## Study material
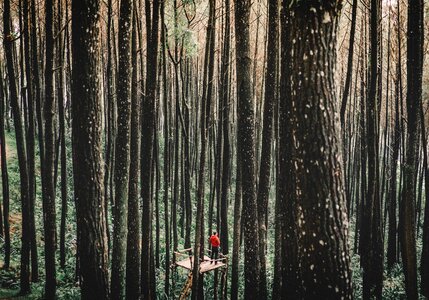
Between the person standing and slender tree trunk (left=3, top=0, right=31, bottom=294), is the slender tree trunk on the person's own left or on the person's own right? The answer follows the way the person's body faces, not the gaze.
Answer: on the person's own left

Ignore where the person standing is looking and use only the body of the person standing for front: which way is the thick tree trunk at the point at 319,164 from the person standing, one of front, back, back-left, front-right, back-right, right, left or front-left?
back

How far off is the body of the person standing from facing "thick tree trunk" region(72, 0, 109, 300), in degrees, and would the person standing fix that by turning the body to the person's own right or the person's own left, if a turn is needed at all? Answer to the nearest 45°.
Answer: approximately 180°

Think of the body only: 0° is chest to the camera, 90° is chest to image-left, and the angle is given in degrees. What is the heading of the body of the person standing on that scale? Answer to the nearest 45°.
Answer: approximately 180°

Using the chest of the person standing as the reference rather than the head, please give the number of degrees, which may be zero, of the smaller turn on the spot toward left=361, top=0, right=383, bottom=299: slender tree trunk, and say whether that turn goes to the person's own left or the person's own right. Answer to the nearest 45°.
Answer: approximately 135° to the person's own right
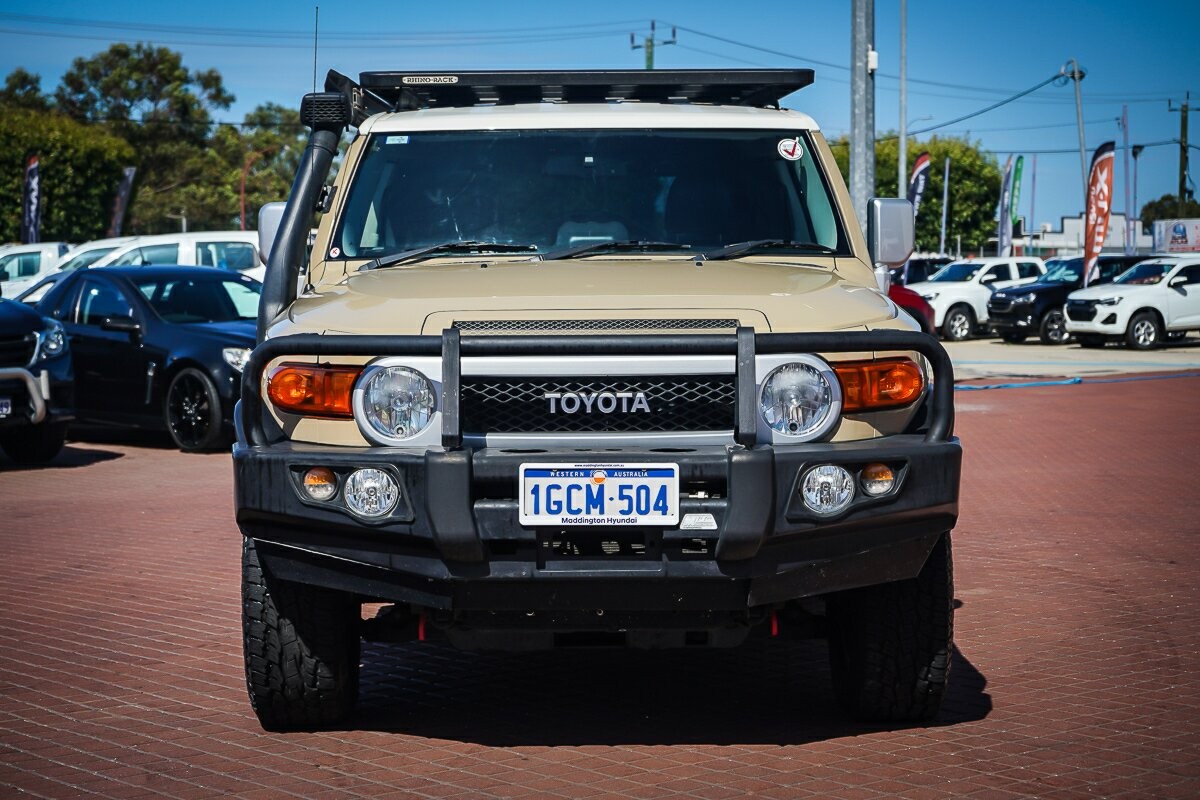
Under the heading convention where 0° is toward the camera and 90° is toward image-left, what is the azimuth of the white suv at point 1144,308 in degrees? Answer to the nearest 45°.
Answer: approximately 45°

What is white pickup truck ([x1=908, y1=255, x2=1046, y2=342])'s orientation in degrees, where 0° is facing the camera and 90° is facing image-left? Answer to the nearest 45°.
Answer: approximately 45°

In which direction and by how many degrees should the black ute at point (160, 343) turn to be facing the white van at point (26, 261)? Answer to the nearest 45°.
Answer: approximately 135° to its left

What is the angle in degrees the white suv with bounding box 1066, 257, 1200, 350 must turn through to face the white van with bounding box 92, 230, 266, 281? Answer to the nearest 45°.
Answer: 0° — it already faces it

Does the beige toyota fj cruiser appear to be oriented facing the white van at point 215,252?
no

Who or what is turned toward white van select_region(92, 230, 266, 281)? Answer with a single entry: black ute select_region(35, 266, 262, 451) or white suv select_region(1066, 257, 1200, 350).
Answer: the white suv

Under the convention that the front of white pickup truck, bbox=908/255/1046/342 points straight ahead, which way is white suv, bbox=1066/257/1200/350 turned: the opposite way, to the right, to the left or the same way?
the same way

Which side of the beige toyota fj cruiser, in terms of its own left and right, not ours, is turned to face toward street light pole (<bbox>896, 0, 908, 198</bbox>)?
back

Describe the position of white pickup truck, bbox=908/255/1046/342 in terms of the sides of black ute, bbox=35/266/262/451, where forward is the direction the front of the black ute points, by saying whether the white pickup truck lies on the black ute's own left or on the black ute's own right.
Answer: on the black ute's own left

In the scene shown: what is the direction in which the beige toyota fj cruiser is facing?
toward the camera

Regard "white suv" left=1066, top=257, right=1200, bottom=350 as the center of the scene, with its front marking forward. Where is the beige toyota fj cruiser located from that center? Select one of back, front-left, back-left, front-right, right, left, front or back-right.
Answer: front-left

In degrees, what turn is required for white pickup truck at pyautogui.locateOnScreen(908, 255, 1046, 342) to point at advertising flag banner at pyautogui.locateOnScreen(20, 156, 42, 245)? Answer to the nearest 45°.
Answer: approximately 45° to its right

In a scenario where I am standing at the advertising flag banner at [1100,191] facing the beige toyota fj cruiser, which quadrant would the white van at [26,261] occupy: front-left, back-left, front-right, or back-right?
front-right

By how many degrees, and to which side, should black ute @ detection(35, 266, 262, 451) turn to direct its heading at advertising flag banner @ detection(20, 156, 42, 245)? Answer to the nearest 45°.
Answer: approximately 135° to its left
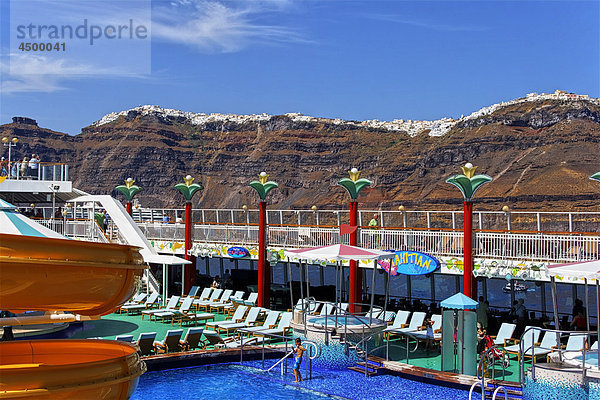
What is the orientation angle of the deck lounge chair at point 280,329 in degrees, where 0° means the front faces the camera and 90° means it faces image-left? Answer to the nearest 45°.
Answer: approximately 45°

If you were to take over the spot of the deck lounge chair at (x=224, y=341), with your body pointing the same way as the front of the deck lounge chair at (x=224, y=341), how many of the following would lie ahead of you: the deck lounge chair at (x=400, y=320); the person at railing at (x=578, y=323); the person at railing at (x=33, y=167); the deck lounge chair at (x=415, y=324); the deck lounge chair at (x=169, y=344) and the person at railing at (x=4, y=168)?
3

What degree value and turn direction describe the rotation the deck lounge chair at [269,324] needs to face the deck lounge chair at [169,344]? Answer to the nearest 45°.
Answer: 0° — it already faces it

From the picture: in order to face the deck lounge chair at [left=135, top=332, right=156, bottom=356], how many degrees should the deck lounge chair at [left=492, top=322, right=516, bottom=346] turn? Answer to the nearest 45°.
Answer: approximately 45° to its right

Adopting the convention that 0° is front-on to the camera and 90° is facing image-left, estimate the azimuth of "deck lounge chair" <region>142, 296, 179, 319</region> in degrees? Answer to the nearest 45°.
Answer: approximately 45°

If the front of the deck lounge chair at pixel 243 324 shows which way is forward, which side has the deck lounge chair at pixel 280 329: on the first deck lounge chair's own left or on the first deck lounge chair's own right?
on the first deck lounge chair's own left

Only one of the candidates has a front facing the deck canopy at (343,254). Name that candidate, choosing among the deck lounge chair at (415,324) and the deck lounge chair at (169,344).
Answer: the deck lounge chair at (415,324)
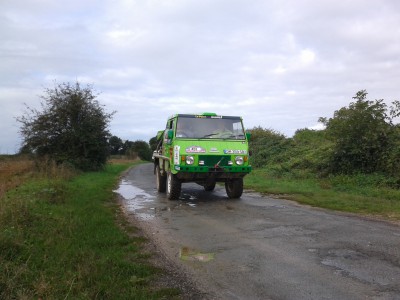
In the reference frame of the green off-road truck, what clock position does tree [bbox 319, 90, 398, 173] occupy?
The tree is roughly at 8 o'clock from the green off-road truck.

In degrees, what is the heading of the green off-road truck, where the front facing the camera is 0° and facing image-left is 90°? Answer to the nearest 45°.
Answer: approximately 0°

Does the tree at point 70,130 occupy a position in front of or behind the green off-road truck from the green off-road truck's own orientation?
behind
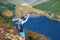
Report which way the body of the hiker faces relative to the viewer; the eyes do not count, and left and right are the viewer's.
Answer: facing away from the viewer and to the right of the viewer
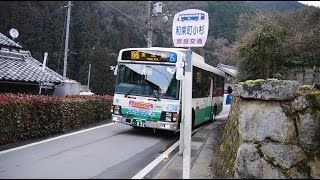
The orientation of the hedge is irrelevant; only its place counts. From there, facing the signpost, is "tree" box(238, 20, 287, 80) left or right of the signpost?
left

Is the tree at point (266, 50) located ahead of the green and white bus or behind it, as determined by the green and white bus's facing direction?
behind

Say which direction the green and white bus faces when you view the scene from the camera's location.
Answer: facing the viewer and to the left of the viewer

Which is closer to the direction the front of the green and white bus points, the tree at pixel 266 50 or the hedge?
the hedge

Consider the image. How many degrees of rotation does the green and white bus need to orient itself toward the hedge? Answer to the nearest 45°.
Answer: approximately 45° to its right

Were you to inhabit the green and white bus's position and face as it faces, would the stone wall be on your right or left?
on your left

## Your task
Restate all of the material word for word, leaving every picture out.

## Answer space
Between the person standing and slender tree trunk (left=3, top=0, right=31, bottom=294), is the slender tree trunk on the person's own left or on the person's own right? The answer follows the way the person's body faces, not the gaze.
Answer: on the person's own left

Ignore where the person standing is looking and use only the body of the person standing for front: which way is the thick tree trunk at the point at 319,164 from the person standing, one of front, back, back-left, front-right, back-right, right, left or front-left?
back

How far off is the body of the person standing from facing "thick tree trunk" region(72, 0, 109, 300), in degrees, and would the person standing fix that by turning the body to the person's own right or the person's own left, if a turn is needed at all? Answer to the nearest 45°.
Answer: approximately 180°

Think of the body only: 0° is chest to the camera, 90° is chest to image-left, and the angle is given in degrees. What is the heading of the body of the person standing on that scale? Answer to the nearest 45°.
Answer: approximately 180°

Using the chest of the person standing as the reference rather than the head, please give the number of degrees, which may be zero, of the smaller turn on the spot toward left=361, top=0, right=383, bottom=299: slender tree trunk, and say whether that turn goes to the person's own left or the person's own right. Answer to the nearest 45°.
Answer: approximately 135° to the person's own right
Under the heading convention where 0° is toward the camera and 90° is toward image-left, what is the azimuth of the white suv at point 1144,308 in degrees? Answer to the nearest 45°.
Answer: approximately 45°

What is white pickup truck ([x1=908, y1=255, x2=1046, y2=342])'s orientation in degrees, where 0° is facing the camera and 90° is facing image-left? Answer to the nearest 45°.
Answer: approximately 45°

In which direction and by how many degrees should the black ute at point (160, 343) turn to be facing the white van at point (26, 261)? Answer to the nearest 45°.
Answer: approximately 135° to its left

What is the angle in degrees the white suv with bounding box 1066, 257, 1200, 350 must turn through to face the white van with bounding box 92, 230, 266, 281? Answer to the nearest 45°.
Answer: 0° — it already faces it

Does the beige toyota fj cruiser appear to be oriented facing the white van at point 215,252?
no

Who or what is turned toward white van select_region(92, 230, 266, 281)? Answer with a single entry: black ute select_region(35, 266, 262, 451) or white suv select_region(1066, 257, 1200, 350).
Answer: the white suv

Under the convention that the front of white pickup truck, bbox=908/255/1046/342 points straight ahead, which way is white suv, bbox=1066/257/1200/350 turned: the opposite way, to the right, to the left or the same way?
the same way

Which side of the beige toyota fj cruiser, in terms of its own left and right, not ours, is turned to face toward street light pole (<bbox>896, 0, 908, 198</bbox>)?
back

Describe the position of white pickup truck, bbox=908/255/1046/342 in terms of the sides of black ute, bbox=35/266/262/451, where forward is the direction the front of the black ute points, by saying whether the white pickup truck lies on the black ute's own left or on the black ute's own right.
Answer: on the black ute's own left

In the scene shown: what is the direction in which the beige toyota fj cruiser is facing?
toward the camera

Regard "white suv" left=1066, top=257, right=1200, bottom=350 as the center of the scene, with its front marking forward. Where is the beige toyota fj cruiser located from that center? Select one of back, front-left, back-left, front-right, right, left, front or back-right.
Answer: front-left

In degrees, what turn is required for white pickup truck at pyautogui.locateOnScreen(908, 255, 1046, 342) to point at advertising flag banner at pyautogui.locateOnScreen(20, 156, 42, 245)? Answer to the nearest 45°.
Answer: approximately 45° to its right

In a scenario where I am standing at the advertising flag banner at [1100,191] facing the beige toyota fj cruiser, which quadrant would the white van at [26,261] occupy: front-left, back-left, front-right, or back-right?
front-right

By how many degrees, and to which side, should black ute @ detection(35, 266, 262, 451) turn to direct its heading at advertising flag banner @ detection(20, 156, 42, 245)? Answer to the nearest 45°.
Answer: approximately 135° to its left
What is the orientation angle of the deck lounge chair at point 280,329 in degrees, where 0° means the front faces the camera and 90° means it faces image-left? Answer to the nearest 45°.
Answer: approximately 45°

If you were to take over the spot of the deck lounge chair at (x=224, y=341), with your body pointing the same way as the front of the deck lounge chair at (x=224, y=341), how many of the following would lie ahead of you: the deck lounge chair at (x=400, y=320); the person at railing at (x=578, y=323); the person at railing at (x=33, y=167); the deck lounge chair at (x=415, y=324); the deck lounge chair at (x=169, y=344) and the person at railing at (x=4, y=168)?
3

What degree value and turn direction describe the rotation the deck lounge chair at [269,324] needs to face the deck lounge chair at [169,344]? Answer to the nearest 45°.
Answer: 0° — it already faces it

From the picture: in order to face the deck lounge chair at [left=135, top=332, right=156, bottom=356], how many degrees should the deck lounge chair at [left=492, top=322, right=516, bottom=346] turn? Answer to the nearest 45°.
Answer: approximately 45° to its right

Adopting the convention that 0° is front-on to the camera and 90° is facing image-left, estimate the azimuth of "deck lounge chair" <region>142, 296, 179, 319</region> in degrees? Answer to the nearest 45°.
Answer: approximately 45°

If the front of the deck lounge chair at pixel 243 324 shows which way is forward, which side has the deck lounge chair at pixel 280 329: on the first deck lounge chair's own left or on the first deck lounge chair's own right?
on the first deck lounge chair's own left

Only one of the candidates has a front facing the deck canopy at (343,254). Name that candidate, choosing among the deck lounge chair at (415,324) and the deck lounge chair at (169,344).
Answer: the deck lounge chair at (415,324)
In the reference frame of the green off-road truck, what clock position does tree [bbox 319, 90, 398, 173] occupy?
The tree is roughly at 8 o'clock from the green off-road truck.

In degrees, what is the heading of the green off-road truck, where the front facing the camera is 0° and facing image-left is 90°? Answer to the nearest 45°.
Answer: approximately 0°

Does the tree at point 70,130 occupy a position in front of or behind the green off-road truck from the green off-road truck's own orientation?
behind
Report which way the body of the hiker faces relative to the viewer; the eyes do not count, and left and right are the viewer's.
Answer: facing away from the viewer and to the right of the viewer
The orientation of the hedge is irrelevant; only its place counts. From there, facing the signpost, is "tree" box(238, 20, 287, 80) left or right of the signpost?
left

Is the tree at point (266, 50) located ahead of the green and white bus or behind it, as determined by the green and white bus's facing direction?
behind

Say which direction the green and white bus faces when you view the scene from the camera's location.
Answer: facing the viewer and to the left of the viewer

Which is closer to the direction the front of the green and white bus points, the tree at pixel 266 50 or the hedge?
the hedge

Consider the image. How many degrees of rotation does the green and white bus need to orient itself toward the hedge? Answer to the nearest 45°.
Answer: approximately 45° to its right

Were you to inhabit the green and white bus's position and face as it faces, would the stone wall be on your right or left?
on your left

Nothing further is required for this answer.